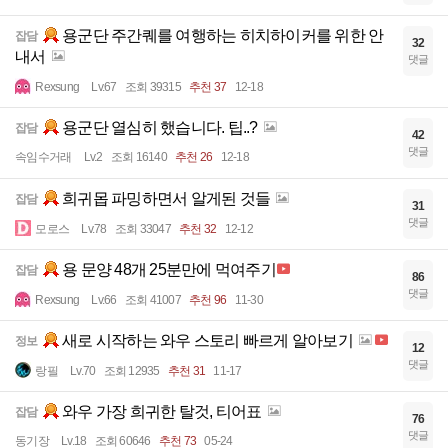
용군단 주간퀘를 여행하는 히치하이커를 위한 안
잡담
32
내서
댓글
Rexsung
Lv.67
조회 39315
추천 37
12-18
용군단 열심히 했습니다. 팁..?
잡담
42
댓글
속임수거래
Lv.2
조회 16140
추천 26
12-18
희귀몹 파밍하면서 알게된 것들
잡담
31
댓글
모로스
Lv.78
조회 33047
추천 32
12-12
용 문양 48개 25분만에 먹여주기
잡담
86
댓글
Rexsung
Lv.66
조회 41007
추천 96
11-30
새로 시작하는 와우 스토리 빠르게 알아보기
정보
12
댓글
랑필
Lv.70
조회 12935
추천 31
11-17
와우 가장 희귀한 탈것, 티어표
잡담
76
댓글
동기장
Lv.18
조회 60646
추천 73
05-24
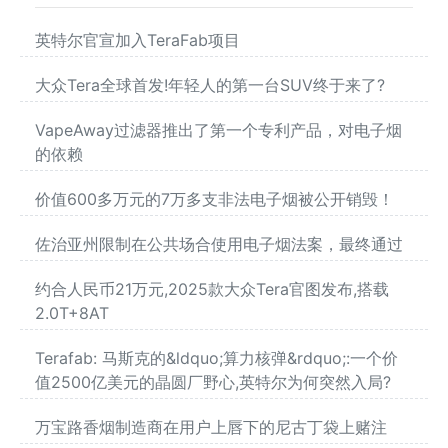
英特尔官宣加入TeraFab项目
大众Tera全球首发!年轻人的第一台SUV终于来了?
VapeAway过滤器推出了第一个专利产品，对电子烟
的依赖
价值600多万元的7万多支非法电子烟被公开销毁！
佐治亚州限制在公共场合使用电子烟法案，最终通过
约合人民币21万元,2025款大众Tera官图发布,搭载
2.0T+8AT
Terafab: 马斯克的&ldquo;算力核弹&rdquo;:一个价
值2500亿美元的晶圆厂野心,英特尔为何突然入局?
万宝路香烟制造商在用户上唇下的尼古丁袋上赌注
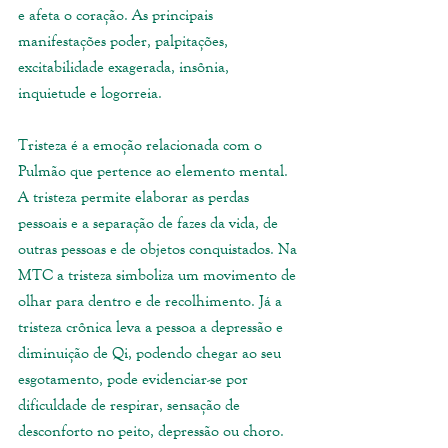
e afeta o coração. As principais 
manifestações poder, palpitações, 
excitabilidade exagerada, insônia, 
inquietude e logorreia. 
Tristeza é a emoção relacionada com o 
Pulmão que pertence ao elemento mental. 
A tristeza permite elaborar as perdas 
pessoais e a separação de fazes da vida, de 
outras pessoas e de objetos conquistados. Na 
MTC a tristeza simboliza um movimento de 
olhar para dentro e de recolhimento. Já a 
tristeza crônica leva a pessoa a depressão e 
diminuição de Qi, podendo chegar ao seu 
esgotamento, pode evidenciar-se por 
dificuldade de respirar, sensação de 
desconforto no peito, depressão ou choro.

Aim of the task
Print every line of the material above verbatim, leaving out the pictures.

Answer section
용군단 주간퀘를 여행하는 히치하이커를 위한 안
잡담
32
내서
댓글
Rexsung
Lv.67
조회 39315
추천 37
12-18
용군단 열심히 했습니다. 팁..?
잡담
42
댓글
속임수거래
Lv.2
조회 16140
추천 26
12-18
희귀몹 파밍하면서 알게된 것들
잡담
31
댓글
모로스
Lv.78
조회 33047
추천 32
12-12
용 문양 48개 25분만에 먹여주기
잡담
86
댓글
Rexsung
Lv.66
조회 41007
추천 96
11-30
새로 시작하는 와우 스토리 빠르게 알아보기
정보
12
댓글
랑필
Lv.70
조회 12935
추천 31
11-17
와우 가장 희귀한 탈것, 티어표
잡담
76
댓글
동기장
Lv.18
조회 60646
추천 73
05-24
英特尔官宣加入TeraFab项目
大众Tera全球首发!年轻人的第一台SUV终于来了?
VapeAway过滤器推出了第一个专利产品，对电子烟
的依赖
价值600多万元的7万多支非法电子烟被公开销毁！
佐治亚州限制在公共场合使用电子烟法案，最终通过
约合人民币21万元,2025款大众Tera官图发布,搭载
2.0T+8AT
Terafab: 马斯克的&ldquo;算力核弹&rdquo;:一个价
值2500亿美元的晶圆厂野心,英特尔为何突然入局?
万宝路香烟制造商在用户上唇下的尼古丁袋上赌注
e afeta o coração. As principais 
manifestações poder, palpitações, 
excitabilidade exagerada, insônia, 
inquietude e logorreia. 
Tristeza é a emoção relacionada com o 
Pulmão que pertence ao elemento mental. 
A tristeza permite elaborar as perdas 
pessoais e a separação de fazes da vida, de 
outras pessoas e de objetos conquistados. Na 
MTC a tristeza simboliza um movimento de 
olhar para dentro e de recolhimento. Já a 
tristeza crônica leva a pessoa a depressão e 
diminuição de Qi, podendo chegar ao seu 
esgotamento, pode evidenciar-se por 
dificuldade de respirar, sensação de 
desconforto no peito, depressão ou choro.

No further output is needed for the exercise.